I have a DataFrame like this:
df = pd.DataFrame(np.random.randn(6, 6),
columns=pd.MultiIndex.from_arrays((['A','A','A','B','B','B'],
['a', 'b', 'c', 'a', 'b', 'c'])))
df
A B
a b c a b c
0 -0.089902 -2.235642 0.282761 0.725579 1.266029 -0.354892
1 -1.753303 1.092057 0.484323 1.789094 -0.316307 0.416002
2 -0.409028 -0.920366 -0.396802 -0.569926 -0.538649 -0.844967
3 1.789569 -0.935632 0.004476 -1.873532 -1.136138 -0.867943
4 0.244112 0.298361 -1.607257 -0.181820 0.577446 0.556841
5 0.903908 -1.379358 0.361620 1.290646 -0.523404 -0.518992
I would like to select only the rows that have a value larger than 0 in column c.

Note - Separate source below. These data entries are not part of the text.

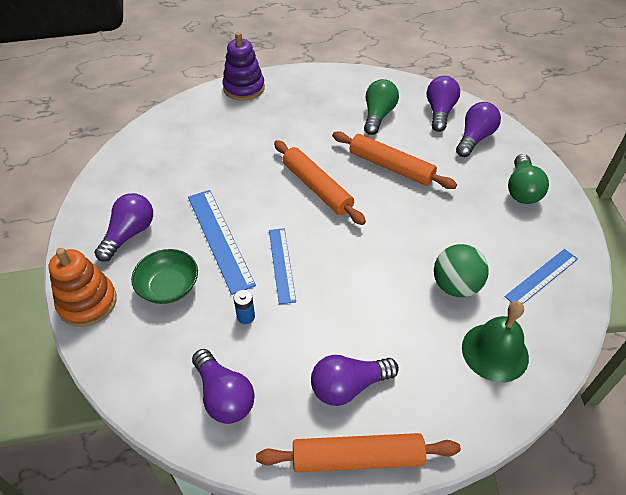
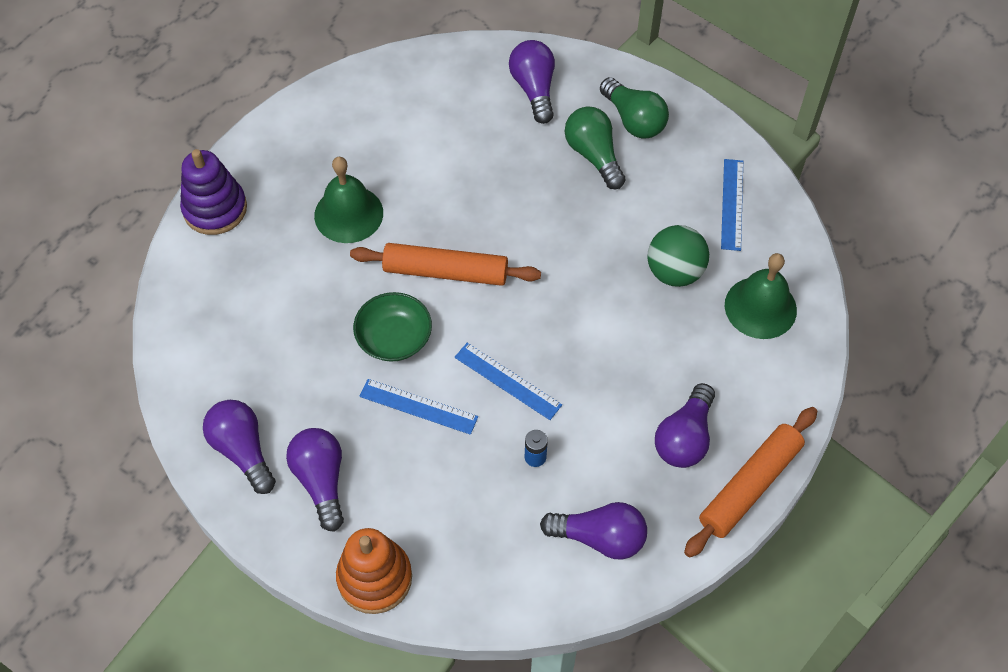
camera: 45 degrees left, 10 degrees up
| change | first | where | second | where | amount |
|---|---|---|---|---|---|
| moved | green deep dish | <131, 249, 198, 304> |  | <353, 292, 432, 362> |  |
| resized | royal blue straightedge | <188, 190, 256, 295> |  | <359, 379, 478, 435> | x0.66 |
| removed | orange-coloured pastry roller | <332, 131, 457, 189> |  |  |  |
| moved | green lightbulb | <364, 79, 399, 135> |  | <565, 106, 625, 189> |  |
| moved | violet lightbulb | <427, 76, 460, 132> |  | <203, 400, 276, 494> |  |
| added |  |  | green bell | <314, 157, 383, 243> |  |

I figured that I will have to use pd.IndexSlice to select only the second level index c.
idx = pd.IndexSlice
df.loc[:,idx[:,['c']]] > 0
A B
c c
0 True False
1 True True
2 False False
3 True False
4 False True
5 True False
So, now I would expect that I could simply do df[df.loc[:,idx[:,['c']]] > 0], however that gives me an unexpected result:
df[df.loc[:,idx[:,['c']]] > 0]
A B
a b c a b c
0 NaN NaN 0.282761 NaN NaN NaN
1 NaN NaN 0.484323 NaN NaN 0.416002
2 NaN NaN NaN NaN NaN NaN
3 NaN NaN 0.004476 NaN NaN NaN
4 NaN NaN NaN NaN NaN 0.556841
5 NaN NaN 0.361620 NaN NaN NaN
What I would have liked to have is all values (not NaNs) and only the rows where any of the c-columns is greater 0.
A B
a b c a b c
0 -0.089902 -2.235642 0.282761 0.725579 1.266029 -0.354892
1 -1.753303 1.092057 0.484323 1.789094 -0.316307 0.416002
3 1.789569 -0.935632 0.004476 -1.873532 -1.136138 -0.867943
4 0.244112 0.298361 -1.607257 -0.181820 0.577446 0.556841
5 0.903908 -1.379358 0.361620 1.290646 -0.523404 -0.518992
So, I would probably need to sneak an any() somewhere in there, however, I am not sure how to do that. Any hints?